- Description: Textile fabric design
- Type: Cotton or silk
- Area: Manipur
- Country: India
- Registered: 19 December 2011
- Material: Cotton

= Moirang phee =

Textile fabric

Moirang Phee is a textile fabric which has a specific design called the "MoirangPheejin" which is woven sequentially on both longitudinal edges of the fabric and oriented towards the center of the cloth, with cotton or silk threads. It is a product which is protected under the GI registration and is made throughout the Indian state of Manipur. It was originally a product of Moirang village.

==Geographical indication==
The fabric has been registered for protection under the Geographical indication of the Trade Related Intellectual Property Rights (TRIPS) agreement. It was registered as Moirang Phee under the Geographical Indications Act 1999 of the Government of India, with registration confirmed by the Controller General of Patents Designs and Trademarks under Class – 25 – Clothing vide application number 373 dated 19 December 2011, and also for Wangkhei Phee (GI no.372) and Shaphee Lanphee (GI no.371). The Government of Manipur was expected to register 1,000 weavers in respect of Moirang Phee within six months from the date of registration as per decision of the Consultative Committee meeting.

==History==
Moirang village where the Moirang Phee was initially made is a historical location in the Bishnupur District. Mythologically the village is linked to the mythical "Khamba" of the "Moirang Kangleirol" epic.
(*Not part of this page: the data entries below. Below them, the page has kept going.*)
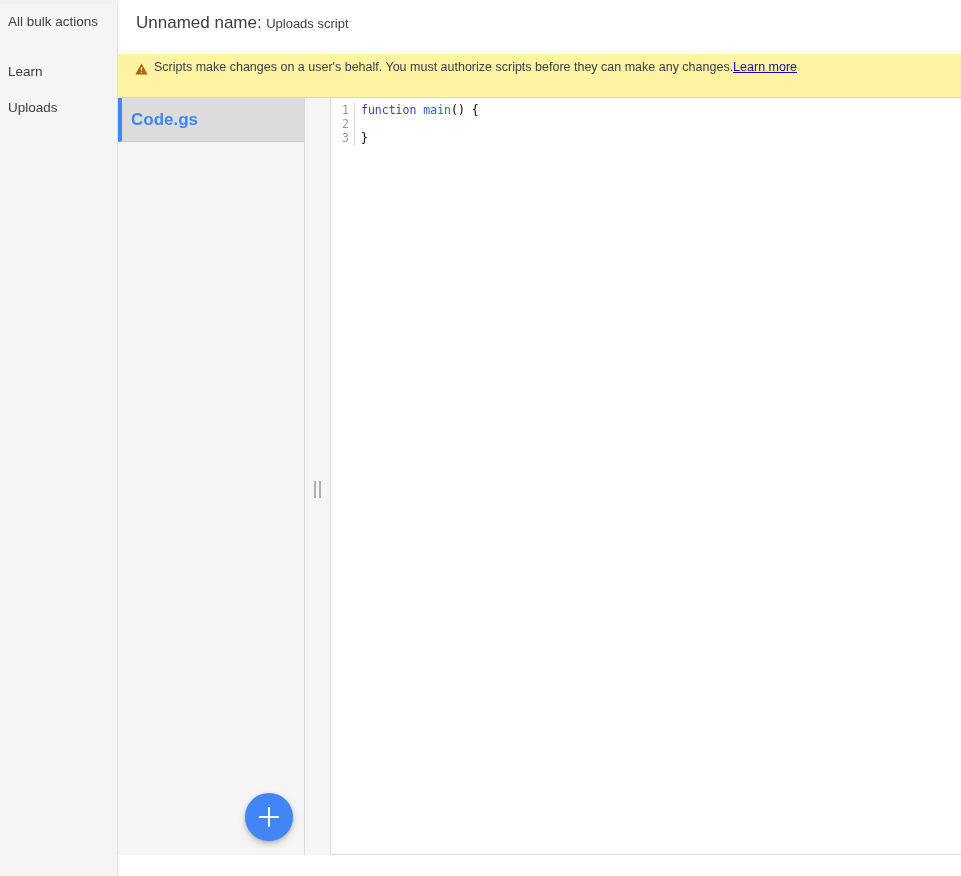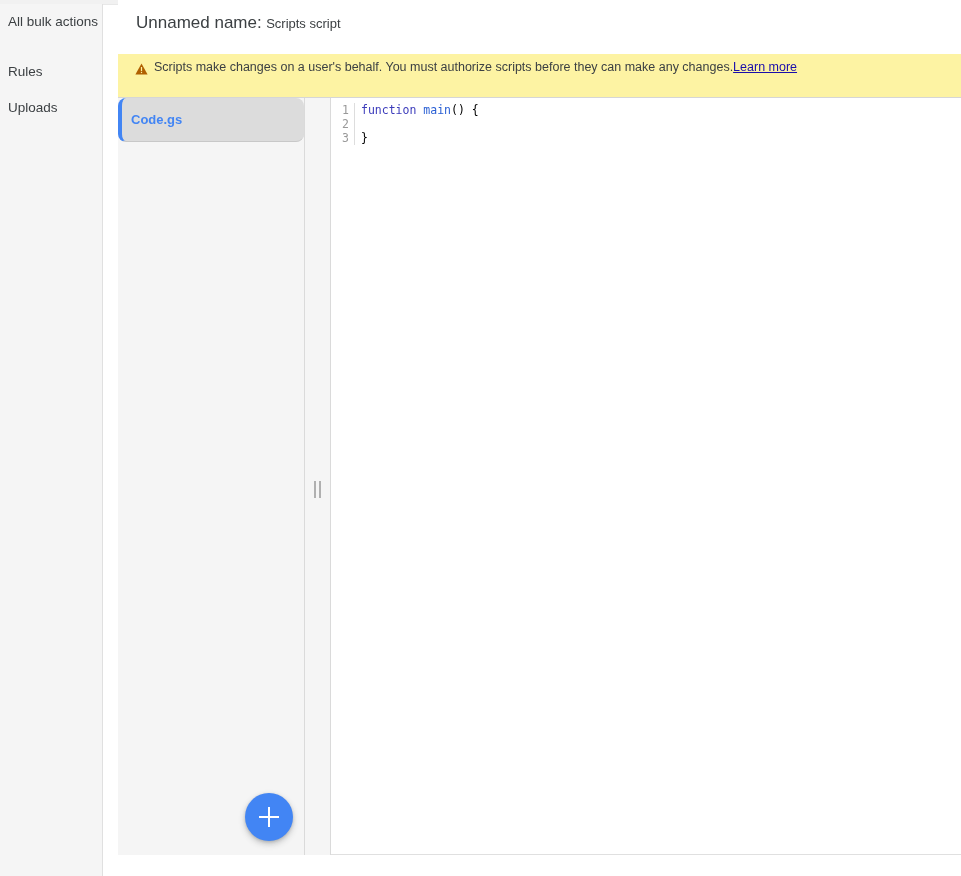--- a/index.html
+++ b/index.html
@@ -28,21 +28,21 @@
     position: absolute;
     left: 118px; top: 0;
     width: 843px; height: 4px;
     background: #ffffff;
   }
 
   
   .sidebar {
     position: absolute;
     left: 0; top: 4px;
-    width: 103px;
+    width: 118px;
     height: 872px;
     background: #f5f5f5;
     border-right: 1px solid #e0e0e0;
     box-sizing: border-box;
   }
   .side-item {
     height: 36px;
     line-height: 36px;
     padding-left: 8px;
     font-size: 13.5px;
@@ -126,25 +126,24 @@
   .file-item {
     position: relative;
     margin: 0;
     height: 44px;
     line-height: 44px;
     background: #dcdcdc;
     border-left: 4px solid #4285f4;
     border-bottom: 1px solid #c8c8c8;
     box-sizing: border-box;
     padding-left: 9px;
-    font-size: 13px;
+    font-size: 17px;
     font-weight: bold;
     color: #4285f4;
     cursor: pointer;
-    border-radius: 8px;
   }
 
   
   .fab {
     position: absolute;
     left: 127px;
     top: 695px;
     width: 48px; height: 48px;
     border-radius: 50%;
     background: #4285f4;
@@ -246,31 +245,31 @@
 <div id="app">
 
   <div class="top-strip"></div>
   <div class="top-strip-right"></div>
 
   <nav class="sidebar">
     <div class="side-item">
       <span>All bulk actions</span>
     </div>
     <div class="side-item spaced">
-      <span>Rules</span>
+      <span>Learn</span>
     </div>
     <div class="side-item">
       <span>Uploads</span>
     </div>
   </nav>
 
   <header class="header">
     <div class="script-name-row">
       <span class="script-name-label">Unnamed name:</span>
-      <span class="script-name-value">Scripts script</span>
+      <span class="script-name-value">Uploads script</span>
     </div>
   </header>
 
   <div class="banner">
     <div class="banner-inner">
       <span class="warn-icon">
         <svg width="13" height="12" viewBox="0 0 13 12" xmlns="http://www.w3.org/2000/svg">
           <path d="M6.5 0.6 L12.6 11.4 L0.4 11.4 Z" fill="#b06000"></path>
           <rect x="5.9" y="4.0" width="1.2" height="4.0" fill="#fdf3a3"></rect>
           <rect x="5.9" y="8.8" width="1.2" height="1.3" fill="#fdf3a3"></rect>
Historically, according to the manuscript titled Loiyumba Silyen, King Meidingu Loiyumba (1074–1122) assigned the task of weaving of ‘Yarongphi (local name for Moirang Phee) to Moirang villagers It was made by the villagers to gift the designed fabric as a tribute to the Meitei rulers, the then royal family of Manipur. It is also the historic place where INA flag was unfurled in 1944. The village is located 46 km from Imphal, the capital of Manipur.

==Details of the product==
The "MoirangPheejin" design, known in local language as Yarongphi ('ya' means "tooth", 'rong' means "long" and 'longba' means "pronged"), which is weaved over the Moirang Phee fabric is stated to represent the thin and pointed teeth of the "Pakhangba", the Pythonic god in Manipur mythology. This motif, arranged in varying steps, on the longitudinal border of the main fabric woven during the first stage, has a sharp edge at the top and is woven sequentially to give an aesthetic appearance to the fabric. The triangular shaped design elongates on odd numbers of steps (such as 3, 5, 9, 11 and so forth) towards the center of the cloth on which it is woven, and is parallel to weft threads. This design is made to suit the fabric such as a sari, stole, sarong, school uniforms, lungi, skirts and half sari. The count of the weft of cotton or silk yarn used varies from 2/40S to 2/80S. The fabric is woven by women, and is used by them during marriages and other festivities.

The fibre used to make the yarn is a derivative of “Lashing” (Cotton ball) and “Kabrang” (Mulberry cocoon). It is also extracted from the bark of the tree species, locally called as "Santhak" (Urtica sp.). The local fibre is spun into threads and then dyed using plants and bark. The dyed yarn is subject to sizing by applying starch made of rice, and then stretched across using a bamboo rod, which is followed by winding into bobbin.

The fabric woven in two stages is made using loin loom or throw shuttle and fly shuttle loom; the throw shuttle loom is considered the most suitable.

According to the GI registration stipulations for the fabric, an inspection agency, comprising nine officials from the government, societies and the craftsmen, has been instituted to check the quality of the product made by weavers.